Точно так же и любовь – воспоминание о ней тоже соткано из «мелочей»: «Любовный трепет передается нам не речами о любви, а называнием мелочей, способных воскресить в нас это чувство». В любви, таким образом, важны аксессуары, недаром столько художников стремились изобразить именно эту, внешнюю, обрамляющую, сторону любви, а не напряжение внутреннего любовного пламени. И именно такое изображение – через мелкие прихотливые детали – и оказывается, с точки зрения Пруста, наиболее истинным, высоким и прекрасным. Таков, например, Ватто. «Считается, – пишет Пруст, – что он первым изобразил современную любовь, имеется в виду любовь, в которой беседа, вкус к разного рода жизненным удовольствиям, прогулки, печаль, с какой воспринимается преходящий характер и праздника, и природных явлений, и времени, занимают больше места, чем сами любовные утехи, – то есть что он изобразил любовь как нечто недостижимое в прекрасном убранстве».
В этой книге внимание Пруста неотступно следует за Бальзаком. Казалось бы, почти писатель-ремесленник, постоянно торопившийся, чтобы успеть выправить гранки к поставленному издателем сроку, создатель «Человеческой комедии» не знал подлинного вдохновения, божественный глагол никогда не касался его слуха. В действительности это было не так, совсем не так, и Пруст это понял. Для него Бальзак являлся своевольным творцом собственного вымышленного мира, очень похожего на мир реальный, но объективно ему противостоящий.
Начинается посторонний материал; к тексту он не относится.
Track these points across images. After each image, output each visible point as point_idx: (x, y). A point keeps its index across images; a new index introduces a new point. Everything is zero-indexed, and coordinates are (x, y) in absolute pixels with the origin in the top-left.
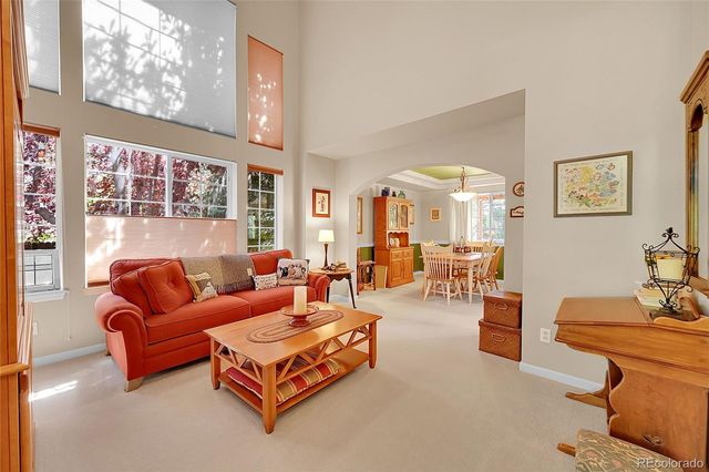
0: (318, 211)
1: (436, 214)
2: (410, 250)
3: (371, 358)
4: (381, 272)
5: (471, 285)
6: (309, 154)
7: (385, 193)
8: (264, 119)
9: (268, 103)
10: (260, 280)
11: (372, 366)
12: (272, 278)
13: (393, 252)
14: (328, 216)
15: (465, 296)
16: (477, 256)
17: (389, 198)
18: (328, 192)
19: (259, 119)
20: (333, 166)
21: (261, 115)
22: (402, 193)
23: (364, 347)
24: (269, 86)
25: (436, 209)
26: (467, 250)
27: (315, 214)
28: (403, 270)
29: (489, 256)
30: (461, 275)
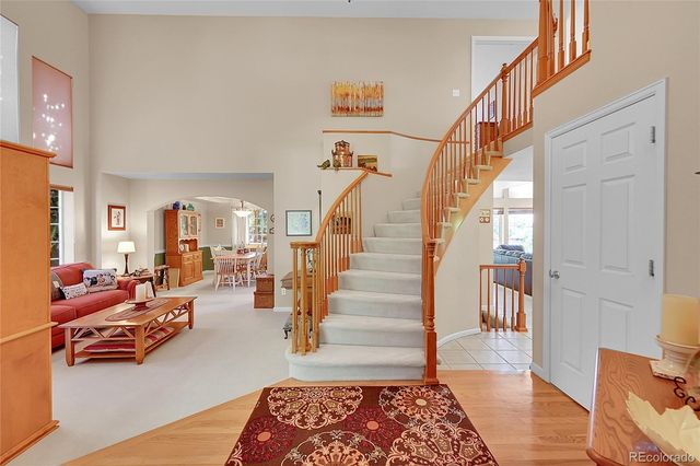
0: (114, 225)
1: (220, 223)
2: (199, 253)
3: (190, 323)
4: (174, 274)
5: (249, 275)
6: (104, 174)
7: (176, 206)
8: (51, 138)
9: (56, 123)
10: (69, 291)
11: (191, 327)
12: (81, 288)
13: (186, 256)
14: (124, 229)
15: (245, 283)
16: (253, 255)
17: (180, 211)
18: (124, 208)
19: (46, 138)
20: (128, 184)
21: (48, 134)
22: (190, 206)
23: (185, 318)
24: (57, 107)
25: (219, 218)
26: (246, 251)
27: (110, 228)
28: (193, 270)
29: (260, 254)
30: (242, 269)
У него все было поставлено с ног на голову, реальность мерилась вымыслом, а не наоборот. «Для Бальзака, – пишет Пруст, – не было деления на жизнь реальную (ту, что, на наш взгляд, таковой не является) и романную (единственно подлинную для писателя). Рассуждения о выгоде женитьбы на г-же Ганской в письмах сестре не только построены как в романе, но и характеры описываемых людей там заданы, проанализированы, определены в качестве факторов, проливающих свет на действие».
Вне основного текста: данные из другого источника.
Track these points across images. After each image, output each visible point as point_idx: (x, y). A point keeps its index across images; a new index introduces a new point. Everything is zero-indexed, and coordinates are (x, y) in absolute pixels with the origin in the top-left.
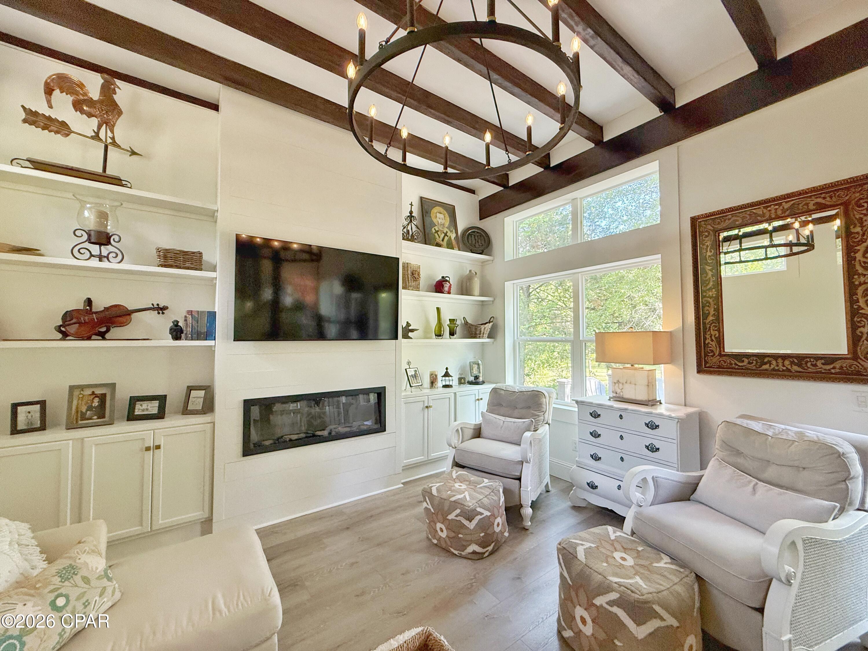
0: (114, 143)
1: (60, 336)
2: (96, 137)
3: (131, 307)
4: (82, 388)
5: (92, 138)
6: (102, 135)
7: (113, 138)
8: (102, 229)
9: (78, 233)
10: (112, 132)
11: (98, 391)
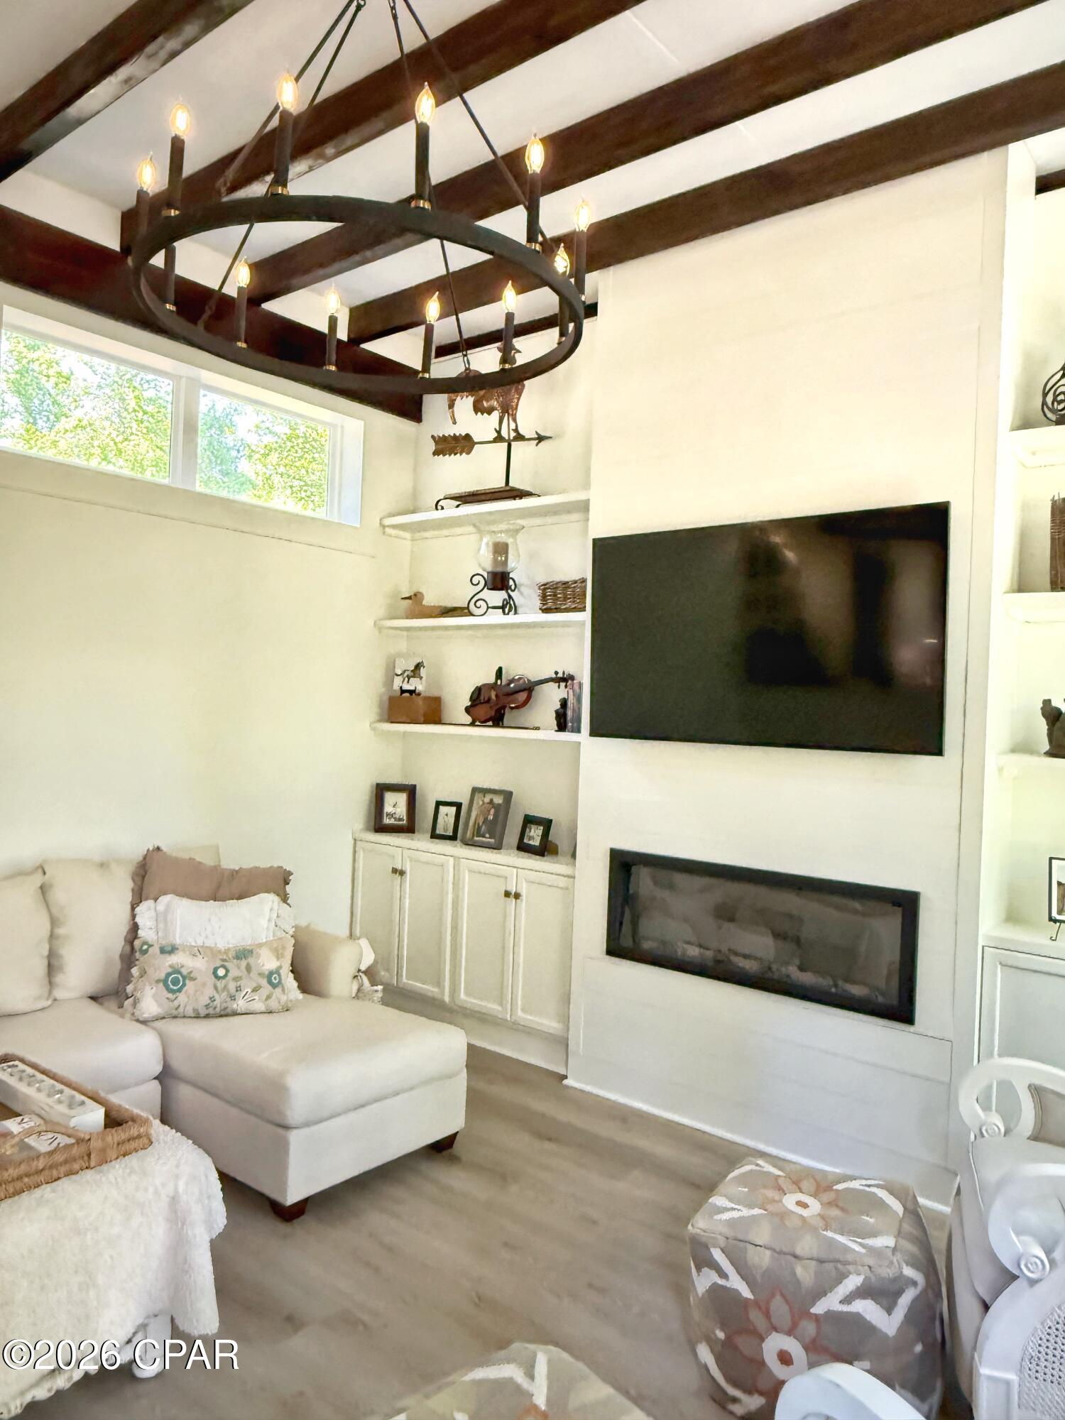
0: (519, 437)
1: (468, 719)
2: (499, 439)
3: (534, 677)
4: (485, 791)
5: (496, 440)
6: (504, 433)
7: (516, 430)
8: (499, 569)
9: (475, 580)
10: (515, 420)
11: (498, 800)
Но всеохватность романов Бальзака, по мнению Пруста, заключается еще и в том, что помимо жизни духа, рождающей красоту, они несли в себе еще и немалую полезную информацию. «Поскольку, – заметил Пруст, – романы Бальзака относятся к определенной эпохе, показывают нам ее внешнюю обветшалость, с большим умом судят о ее сущности, то когда интерес к самому роману исчерпан, роман начинает новую жизнь в качестве исторического документа, как те части “Энеиды”, что ничего не говорят поэтам, но вдохновляют специалистов по мифологии».
Пруст учился у Бальзака, в частности, создавать вымышленный мир, стоящий вне и над миром обыденным, учился подмечать яркие и характерные черты мира повседневного, где тоже находилось место поэзии. Пруст учился у Бальзака в том числе находить красоту, одухотворенность, уродство, бездуховность представителей аристократии, мир которой, складывающийся из мелких, пестрых, подчас незначительных осколков, выстраивается в объемную и необычайно поэтичную, красочную картину. Точно так же будет вскоре и у Пруста.
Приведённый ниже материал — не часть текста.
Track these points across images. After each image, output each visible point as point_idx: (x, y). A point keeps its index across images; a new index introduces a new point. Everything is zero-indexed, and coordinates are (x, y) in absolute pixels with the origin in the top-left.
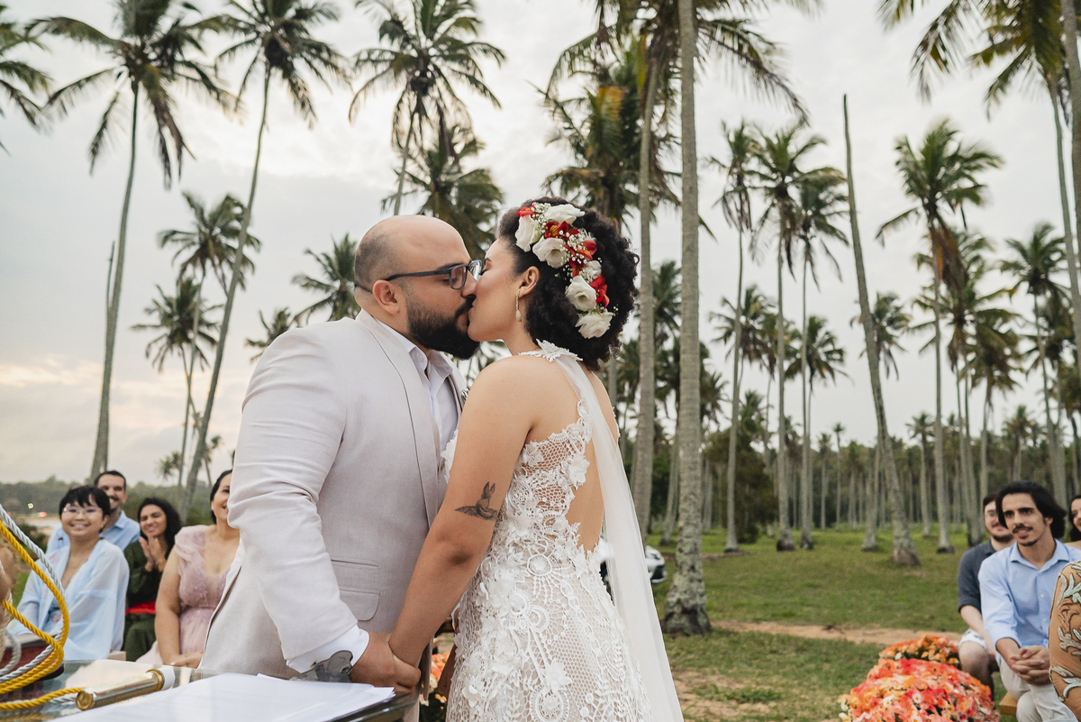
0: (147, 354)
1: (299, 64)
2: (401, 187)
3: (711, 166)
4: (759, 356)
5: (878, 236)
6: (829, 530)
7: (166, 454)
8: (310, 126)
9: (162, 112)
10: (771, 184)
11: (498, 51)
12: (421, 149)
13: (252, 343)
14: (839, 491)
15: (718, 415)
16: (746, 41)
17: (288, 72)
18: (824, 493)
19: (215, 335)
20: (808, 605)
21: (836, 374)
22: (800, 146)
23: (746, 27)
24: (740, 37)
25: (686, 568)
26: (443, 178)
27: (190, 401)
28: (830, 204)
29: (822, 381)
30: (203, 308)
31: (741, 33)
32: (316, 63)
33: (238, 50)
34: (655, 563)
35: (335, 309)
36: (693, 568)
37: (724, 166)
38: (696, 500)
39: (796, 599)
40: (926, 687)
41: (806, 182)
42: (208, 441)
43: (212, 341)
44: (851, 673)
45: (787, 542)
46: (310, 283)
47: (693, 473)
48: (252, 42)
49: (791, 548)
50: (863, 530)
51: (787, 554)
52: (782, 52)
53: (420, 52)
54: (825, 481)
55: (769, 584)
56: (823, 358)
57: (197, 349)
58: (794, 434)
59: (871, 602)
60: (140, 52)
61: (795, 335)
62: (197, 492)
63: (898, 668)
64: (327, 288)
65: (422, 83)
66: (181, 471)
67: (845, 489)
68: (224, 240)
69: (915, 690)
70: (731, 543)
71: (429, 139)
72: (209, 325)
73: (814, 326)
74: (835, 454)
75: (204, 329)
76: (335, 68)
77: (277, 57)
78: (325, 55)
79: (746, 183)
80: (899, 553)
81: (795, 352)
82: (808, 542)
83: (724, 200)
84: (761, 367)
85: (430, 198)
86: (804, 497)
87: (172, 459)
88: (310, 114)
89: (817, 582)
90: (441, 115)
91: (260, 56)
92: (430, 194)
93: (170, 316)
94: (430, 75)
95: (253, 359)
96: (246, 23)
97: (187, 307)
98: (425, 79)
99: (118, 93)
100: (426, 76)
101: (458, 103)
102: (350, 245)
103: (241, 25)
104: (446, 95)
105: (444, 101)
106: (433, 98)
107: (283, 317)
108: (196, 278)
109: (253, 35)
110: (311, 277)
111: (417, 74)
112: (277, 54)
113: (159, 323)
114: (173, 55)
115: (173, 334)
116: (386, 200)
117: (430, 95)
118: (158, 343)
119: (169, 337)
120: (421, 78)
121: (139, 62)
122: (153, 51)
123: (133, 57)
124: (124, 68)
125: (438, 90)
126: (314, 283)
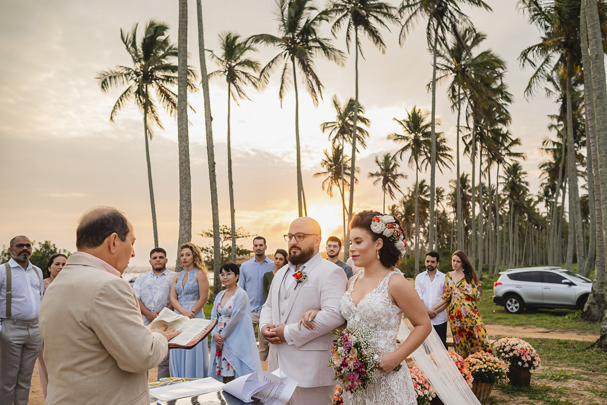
0: (323, 188)
1: (372, 20)
8: (384, 52)
9: (306, 68)
12: (447, 49)
13: (372, 175)
17: (367, 25)
26: (463, 63)
27: (344, 206)
30: (345, 161)
32: (380, 16)
33: (341, 22)
35: (413, 149)
46: (398, 138)
48: (346, 15)
57: (345, 181)
60: (293, 41)
64: (407, 138)
65: (439, 11)
71: (450, 39)
72: (347, 168)
75: (346, 171)
76: (391, 16)
77: (359, 20)
78: (385, 11)
85: (456, 76)
88: (382, 45)
90: (454, 27)
91: (351, 21)
92: (456, 74)
93: (331, 166)
94: (443, 5)
95: (374, 183)
96: (342, 5)
97: (338, 161)
98: (441, 8)
99: (286, 64)
100: (442, 6)
101: (463, 16)
102: (417, 112)
103: (340, 8)
104: (455, 13)
105: (454, 17)
106: (448, 17)
107: (387, 158)
108: (340, 144)
109: (346, 11)
110: (398, 134)
111: (436, 6)
112: (359, 18)
113: (327, 171)
114: (307, 38)
115: (333, 175)
116: (430, 84)
117: (445, 16)
118: (327, 181)
119: (332, 178)
120: (438, 8)
121: (292, 46)
122: (298, 38)
123: (290, 44)
124: (287, 51)
125: (450, 11)
126: (400, 137)
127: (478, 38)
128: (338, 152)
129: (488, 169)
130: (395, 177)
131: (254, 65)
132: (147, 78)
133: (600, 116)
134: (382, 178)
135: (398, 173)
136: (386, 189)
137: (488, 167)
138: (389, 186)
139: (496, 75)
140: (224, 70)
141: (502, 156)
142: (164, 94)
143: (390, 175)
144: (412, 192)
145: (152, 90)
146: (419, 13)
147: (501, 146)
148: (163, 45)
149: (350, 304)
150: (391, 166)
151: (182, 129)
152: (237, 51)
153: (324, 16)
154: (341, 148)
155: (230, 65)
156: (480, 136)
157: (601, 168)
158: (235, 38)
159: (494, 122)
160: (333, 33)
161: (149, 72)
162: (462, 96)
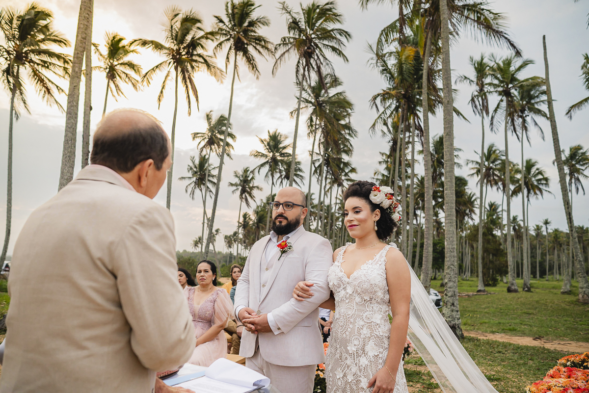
0: (186, 191)
1: (250, 49)
2: (299, 105)
3: (465, 81)
4: (496, 183)
5: (567, 114)
6: (542, 279)
7: (196, 237)
8: (257, 78)
10: (500, 89)
11: (346, 32)
12: (310, 86)
13: (232, 185)
14: (548, 257)
15: (473, 216)
16: (481, 14)
17: (245, 52)
18: (538, 259)
19: (215, 180)
20: (525, 325)
21: (544, 192)
22: (517, 67)
23: (482, 7)
24: (478, 12)
25: (449, 304)
26: (321, 99)
27: (205, 213)
28: (537, 97)
29: (535, 196)
30: (210, 169)
31: (478, 10)
32: (258, 47)
33: (223, 45)
34: (436, 298)
35: (270, 166)
36: (453, 304)
37: (472, 81)
38: (455, 269)
39: (517, 321)
40: (577, 387)
41: (521, 87)
42: (214, 231)
43: (214, 183)
44: (545, 368)
45: (513, 288)
46: (258, 155)
47: (452, 254)
48: (228, 40)
49: (516, 291)
50: (562, 280)
51: (513, 294)
52: (503, 18)
53: (307, 37)
54: (539, 252)
55: (502, 311)
56: (536, 183)
57: (208, 187)
58: (519, 226)
59: (564, 325)
60: (178, 51)
61: (518, 171)
62: (209, 254)
63: (564, 371)
64: (266, 156)
65: (308, 53)
66: (202, 245)
67: (552, 256)
68: (219, 136)
69: (570, 387)
70: (481, 287)
71: (314, 77)
72: (213, 176)
73: (529, 165)
74: (545, 237)
75: (211, 179)
76: (267, 49)
77: (240, 47)
78: (263, 43)
79: (486, 90)
80: (583, 297)
81: (518, 180)
82: (527, 287)
83: (473, 100)
84: (497, 189)
85: (314, 109)
86: (525, 261)
87: (198, 240)
88: (257, 72)
89: (531, 311)
90: (319, 68)
91: (232, 46)
92: (314, 107)
93: (196, 173)
94: (312, 48)
95: (233, 192)
96: (226, 31)
97: (203, 168)
98: (310, 50)
99: (169, 72)
100: (310, 49)
101: (327, 61)
102: (277, 135)
103: (224, 32)
104: (321, 57)
105: (320, 60)
106: (314, 59)
107: (246, 171)
108: (207, 154)
109: (229, 36)
110: (259, 151)
111: (306, 48)
112: (240, 45)
113: (191, 176)
114: (192, 52)
115: (197, 181)
116: (293, 112)
117: (313, 58)
118: (191, 185)
119: (195, 183)
120: (308, 50)
121: (178, 57)
122: (184, 51)
123: (175, 54)
124: (172, 60)
125: (317, 55)
126: (261, 154)
127: (336, 82)
128: (203, 161)
129: (330, 190)
130: (252, 188)
131: (135, 68)
132: (20, 58)
133: (448, 149)
134: (240, 188)
135: (255, 185)
136: (242, 198)
137: (331, 188)
138: (246, 196)
139: (345, 114)
140: (105, 67)
141: (341, 181)
142: (37, 78)
143: (247, 186)
144: (264, 203)
145: (25, 72)
146: (291, 51)
147: (342, 172)
148: (44, 29)
149: (341, 274)
150: (249, 179)
151: (72, 106)
152: (121, 51)
153: (209, 36)
154: (207, 157)
155: (112, 64)
156: (327, 162)
157: (446, 190)
158: (121, 40)
159: (339, 152)
160: (214, 53)
161: (23, 53)
162: (317, 127)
А что же Сент-Бев? Пруст окончательно разделался с ним уже в «Поисках утраченного времени», изобразив маститого критика в образе профессора Бришо, одного из непременных посетителей кружка Вердюренов, человека недалекого, кичащегося своей эрудицией и безапелляционного в своих оценках. Не случайно профессор Бришо разражается в романе Пруста длиннющей тирадой о Бальзаке, которую с полным правом можно рассматривать уже не как пастиш, а как пародию на Сент-Бева. «В этом году, насколько мне известно, – начинает Бришо, – на Бальзака такая же мода, как в прошлом году на пессимизм. Но, рискуя огорчить обожателей Бальзака, а с другой стороны отнюдь не претендуя, – Боже упаси, – на роль полицейского в литературе или на роль учителя, ищущего в тетрадях учеников грамматические ошибки, я должен сознаться, что этого многословного импровизатора, сногсшибательные вещания которого вы, как мне кажется, напрасно превозносите до небес, я всегда считал неряшливым писцом – и только. Я читал эти ваши “Утраченные иллюзии”, я себя насиловал, искусственно возбуждал в себе восхищение, чтобы примкнуть к числу поклонников, и должен вам признаться чистосердечно, что эти романы-фельетоны, написанные с таким пафосом, – галиматья в квадрате, в кубе...» («Содом и Гоморра», перевод H. M. Любимова).